Tristán e Isolda.

Alberto Escobar

 

Isolda sucumbió 
a los encantos de Tristán. 

 

 


Marcos, su prometido,
el señalado, su destino. 
Acaudalado, general en jefe.
Apellidado de la más alta alcurnia.
Futuro de riqueza y presente. Promesa.
Tristán: casualidad, magia, sintonía.
Isolda:  núcleo de un sintagma, alma 
del castillo de los Walsburg —esto, mentira.
El aire era amor, orquesta, violines, azahar.
Una mirada, una sentencia, no era ciencia.
Sus pupilas se hicieron una, verdes las de ella, 
marrones las de él, y una geografía de amor 
los anegó sin remedio; ella, loca, él con un caballo
en el pecho y el resto, puro relleno.
Una música tras otra amenizaba las viandas.
Los invitados eran todo halagos y parabienes
e Isolda, que debía entregarse a Marco, fue pirueta
en el viento, giro en el tiempo, quiebro del destino. 
Marcos se dio cuenta.
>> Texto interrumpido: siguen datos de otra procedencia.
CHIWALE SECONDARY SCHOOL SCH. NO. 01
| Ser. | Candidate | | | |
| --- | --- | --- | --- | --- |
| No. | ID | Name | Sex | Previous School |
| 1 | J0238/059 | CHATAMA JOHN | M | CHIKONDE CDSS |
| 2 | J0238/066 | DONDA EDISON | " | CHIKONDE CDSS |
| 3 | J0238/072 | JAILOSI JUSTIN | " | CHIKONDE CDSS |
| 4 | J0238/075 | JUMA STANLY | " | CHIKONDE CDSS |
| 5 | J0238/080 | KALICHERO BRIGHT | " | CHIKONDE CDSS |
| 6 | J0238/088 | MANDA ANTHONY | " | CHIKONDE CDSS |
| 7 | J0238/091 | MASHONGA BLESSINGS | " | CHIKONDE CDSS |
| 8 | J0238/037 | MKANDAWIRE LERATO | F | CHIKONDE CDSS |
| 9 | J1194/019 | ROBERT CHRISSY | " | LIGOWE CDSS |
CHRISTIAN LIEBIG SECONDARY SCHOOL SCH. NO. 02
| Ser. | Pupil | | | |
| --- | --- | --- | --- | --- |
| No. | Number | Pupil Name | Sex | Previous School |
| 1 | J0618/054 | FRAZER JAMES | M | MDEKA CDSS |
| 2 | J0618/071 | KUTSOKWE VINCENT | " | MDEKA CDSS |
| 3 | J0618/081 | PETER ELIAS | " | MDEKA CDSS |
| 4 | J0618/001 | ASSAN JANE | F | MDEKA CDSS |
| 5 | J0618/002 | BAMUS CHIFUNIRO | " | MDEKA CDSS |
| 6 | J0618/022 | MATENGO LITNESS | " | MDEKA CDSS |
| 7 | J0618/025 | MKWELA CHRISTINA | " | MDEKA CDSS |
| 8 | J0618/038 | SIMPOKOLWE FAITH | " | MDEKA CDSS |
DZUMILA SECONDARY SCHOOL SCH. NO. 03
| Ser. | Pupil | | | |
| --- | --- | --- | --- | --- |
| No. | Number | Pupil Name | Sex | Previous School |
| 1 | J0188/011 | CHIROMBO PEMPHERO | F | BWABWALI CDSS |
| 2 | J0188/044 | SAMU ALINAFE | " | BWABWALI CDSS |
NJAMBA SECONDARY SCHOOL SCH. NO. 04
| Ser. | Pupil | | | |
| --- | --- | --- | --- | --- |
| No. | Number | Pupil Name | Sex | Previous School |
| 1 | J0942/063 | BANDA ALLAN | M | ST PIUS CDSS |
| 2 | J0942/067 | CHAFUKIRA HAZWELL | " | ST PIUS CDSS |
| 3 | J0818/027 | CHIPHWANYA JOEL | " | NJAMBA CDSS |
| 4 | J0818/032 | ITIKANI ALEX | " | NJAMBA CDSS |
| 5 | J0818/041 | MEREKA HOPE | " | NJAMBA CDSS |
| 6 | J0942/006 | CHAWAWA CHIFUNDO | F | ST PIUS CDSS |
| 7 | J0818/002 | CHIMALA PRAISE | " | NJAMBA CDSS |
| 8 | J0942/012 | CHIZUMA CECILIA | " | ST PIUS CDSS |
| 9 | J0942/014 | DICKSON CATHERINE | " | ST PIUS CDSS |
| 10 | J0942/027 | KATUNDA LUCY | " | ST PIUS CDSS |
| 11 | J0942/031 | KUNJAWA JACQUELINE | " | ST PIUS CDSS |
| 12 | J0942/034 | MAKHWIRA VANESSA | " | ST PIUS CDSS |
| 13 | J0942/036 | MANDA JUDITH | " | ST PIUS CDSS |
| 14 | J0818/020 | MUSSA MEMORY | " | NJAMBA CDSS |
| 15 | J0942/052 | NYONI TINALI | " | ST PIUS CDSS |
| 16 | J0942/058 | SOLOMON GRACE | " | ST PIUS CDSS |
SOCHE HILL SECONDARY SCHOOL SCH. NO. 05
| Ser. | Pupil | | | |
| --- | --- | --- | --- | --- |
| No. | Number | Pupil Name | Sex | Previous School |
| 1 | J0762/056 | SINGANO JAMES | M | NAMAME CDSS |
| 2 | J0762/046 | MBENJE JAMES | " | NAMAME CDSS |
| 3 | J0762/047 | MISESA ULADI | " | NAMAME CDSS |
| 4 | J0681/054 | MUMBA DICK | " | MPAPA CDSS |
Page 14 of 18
Tristán y ella fueron uno. 
Marcos se acercó a Isolda para saber.
Ella no lo vio venir, solo tenía ojos para Tristán. 
Marcos se puso frente a Isolda para que lo viera.
Marcos le pregunta qué le pasa y ella, apenas
alzar la comisura de sus labios puede. 
Marcos le repite la pregunta, Isolda no sabe, no contesta. 
Tristán, que ve el percal de que está hecha la tela, 
se queda fuera, expectante, disfrutando de la victoria. 
Isolda le mira, busca refugio, trágame tierra.
Marcos insiste, ansía respuesta, no da crédito. 
Isolda agacha la cabeza, no sabe qué decir. 
Marcos gira su espalda y se aleja, adiós definitivo. 
Isolda contenta; felicidad salvada, Inhiesta. 
La música suena ajena, el jolgorio no se entera
del giro copernicano, la boda no se celebra. 
Isolda hace mutis sin que nadie se dé cuenta.
Tristán le dice con señas que abajo la espera.
Ella asiente, sonríe, sus ojos estrellas. 
Marcos se desliza entre la multitud, busca 
sus aposentos, llora la pena, abatido, sin receta. 
Todo al garete. No hay mal que por bien no venga.